Hagman's parcel is far too small to qualify for such a break--it would need to be 80 acres to qualify as grazing land. Nor does its rugged terrain seem suited to support 20 animals, as required.

But because Ventura County does not enforce its own strict guidelines meant to implement a 1965 state farmland conservation act, officials acknowledge that Hagman and owners of thousands of other acres countywide receive tax benefits for which they may not qualify.

The result is that Ventura County loses large--but uncalculated--sums each year in questionable tax subsidies to dozens of property owners--including Hollywood stars, an English lord, a television production company, a former U.S. ambassador, a gravel pit operator and wealthy absentee landowners.

Several of these properties are in Hidden Valley west of Thousand Oaks and near billionaire David Murdock's Sherwood Country Club, in one of the nation's richest communities.

Murdock himself has part of his 1,000-acre Arabian horse ranch in Williamson Act preserves. But as a breeder of horses and cattle, his ranch qualifies under county regulations as a legitimate livestock operation, officials said.

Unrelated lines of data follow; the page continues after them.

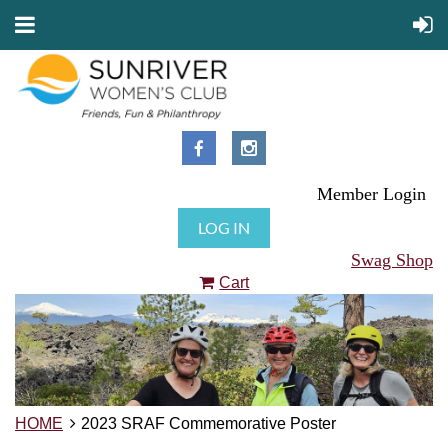
Member Login
LOG IN
Swag Shop
Cart
HOME
2023 SRAF Commemorative Poster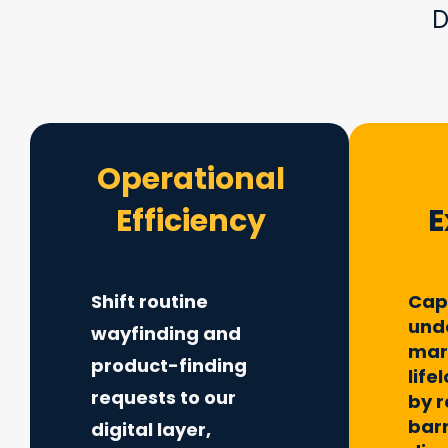
D
Operational
Efficiency
E
Shift routine
Cap
und
wayfinding and
mar
product-finding
life
requests to our
by 
barr
digital layer,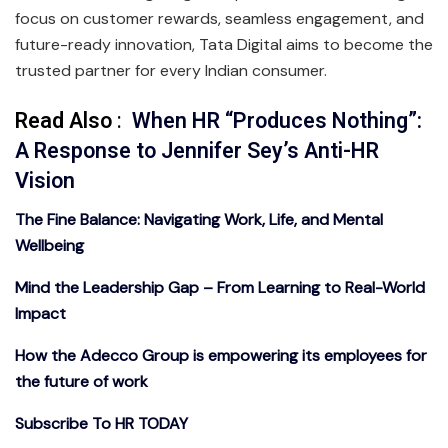
focus on customer rewards, seamless engagement, and
future-ready innovation, Tata Digital aims to become the
trusted partner for every Indian consumer.
Read Also
:
When HR “Produces Nothing”:
A Response to Jennifer Sey’s Anti-HR
Vision
The Fine Balance: Navigating Work, Life, and Mental
Wellbeing
Mind the Leadership Gap – From Learning to Real-World
Impact
How the Adecco Group is empowering its employees for
the future of work
Subscribe To HR TODAY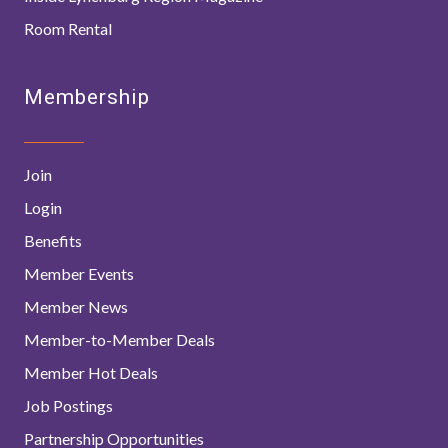
Room Rental
Membership
Join
Login
Benefits
Member Events
Member News
Member-to-Member Deals
Member Hot Deals
Job Postings
Partnership Opportunities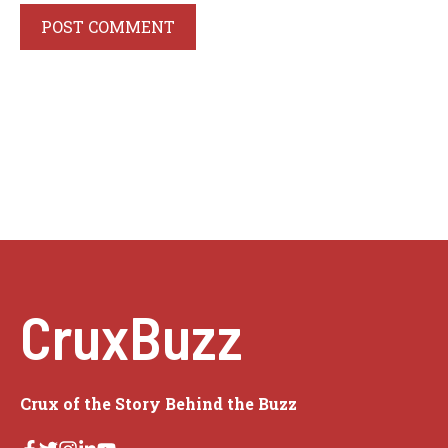
CruxBuzz
Crux of the Story Behind the Buzz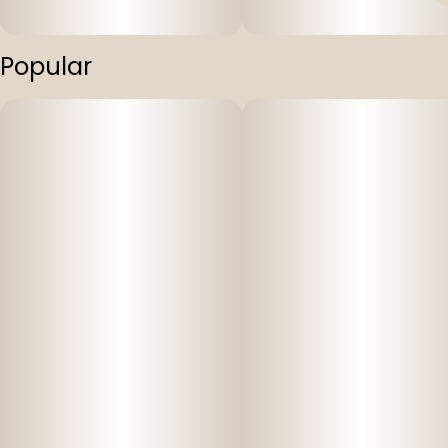
Popular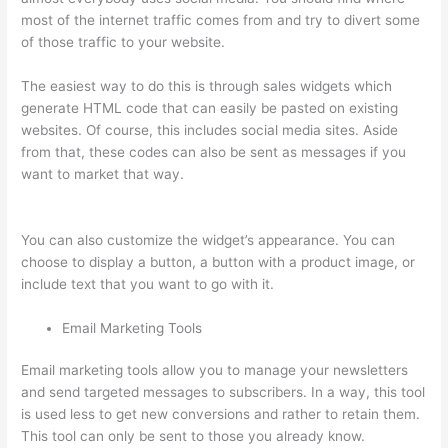
most of the internet traffic comes from and try to divert some
of those traffic to your website.
The easiest way to do this is through sales widgets which
generate HTML code that can easily be pasted on existing
websites. Of course, this includes social media sites. Aside
from that, these codes can also be sent as messages if you
want to market that way.
Jessica Rhodes Greg Smith Thinkific
Podcast Guest
You can also customize the widget’s appearance. You can
choose to display a button, a button with a product image, or
include text that you want to go with it.
Email Marketing Tools
Email marketing tools allow you to manage your newsletters
and send targeted messages to subscribers. In a way, this tool
is used less to get new conversions and rather to retain them.
This tool can only be sent to those you already know.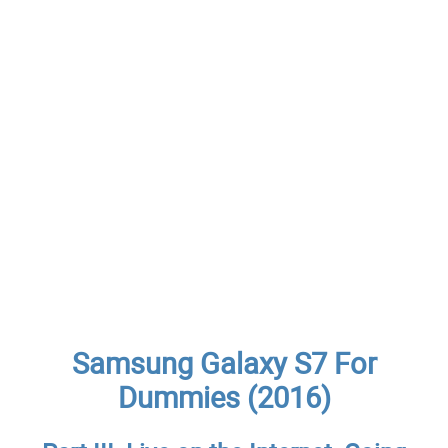
Samsung Galaxy S7 For
Dummies (2016)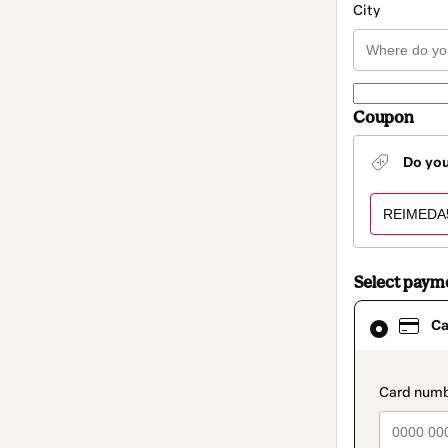
City
Coupon
Do yo
Select paym
Card
Ca
selected
as
payment
method
paymen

Aware that many participating owners are not farmers or ranchers, county officials say they are studying a crackdown on tax breaks for landlords who do not engage in bona fide commercial agriculture.

A recent county survey of 18,680 acres subsidized under the California Land Conservation Act of 1965--the so-called Williamson Act--found that 6,300 acres did not qualify for the property tax breaks.

If that 34% disqualification rate stands up countywide, about 51,000 acres--an area the size of Oxnard, Ventura and Simi Valley combined--could be removed from the farmland preservation program.

"Why haven't we enforced it?" asked county land-use supervisor Nancy Francis, who monitors Williamson Act contracts. "Time and money."

County government--and its special districts--receive less than half of each property tax dollar in unincorporated areas, so it took the random survey last summer to persuade officials that they could recoup their enforcement costs by cracking down on the undeserving.

County Planning Director Keith Turner now estimates lost property taxes at possibly $1 million a year and says he will probably recommend an enforcement program to the Board of Supervisors within two months, once he figures out more precisely how much the county might gain.

"Government revenues are in short supply and we've got to be looking at all opportunities," Turner said. "And one has to question the wisdom of allowing these people to continue to receive these tax breaks. . . . We think there is a problem out there."

Frustrated farmers--some of whom helped tighten county Williamson Act guidelines in 1984--say the tax dodges have got to stop, because they sully the image of true farmers and ranchers and erode public support for a good program.

"It makes farming look bad," county Farm Bureau President Tom Pecht said. "The system that's been put in place for real farmers shouldn't be abused."

John Gamper, director of taxation and land use for the California Farm Bureau, said:

"Our position is that we must protect the integrity of this program. If it is ever seen as just a tax break for real estate speculators or a tax shelter for wealthy homeowners, our program is going to be in jeopardy."

Concerned that California was paving over some of the world's best farmland, the Legislature decided in 1965 to allow cities and counties to give tax breaks to farmers and ranchers who agreed to keep their land in agriculture or open space for 10 years.

The law, named for onetime Assemblyman John Williamson, required that farmlands be valued on their production, not on prices speculators pay for comparable parcels. That kept farmers from being taxed off their land as cities pushed toward them.

About half of the state's crop and grazing lands--15 million acres in 48 counties--is now enrolled in the program. More than one-quarter of all privately owned land in Ventura County--about 151,000 acres--is under Williamson Act contracts.

Supporters say the act has protected farmland from leapfrog development and given local governments time to draft plans for orderly growth. It also acts as a backstop against shifts in the political wind that can override the best-laid community plans.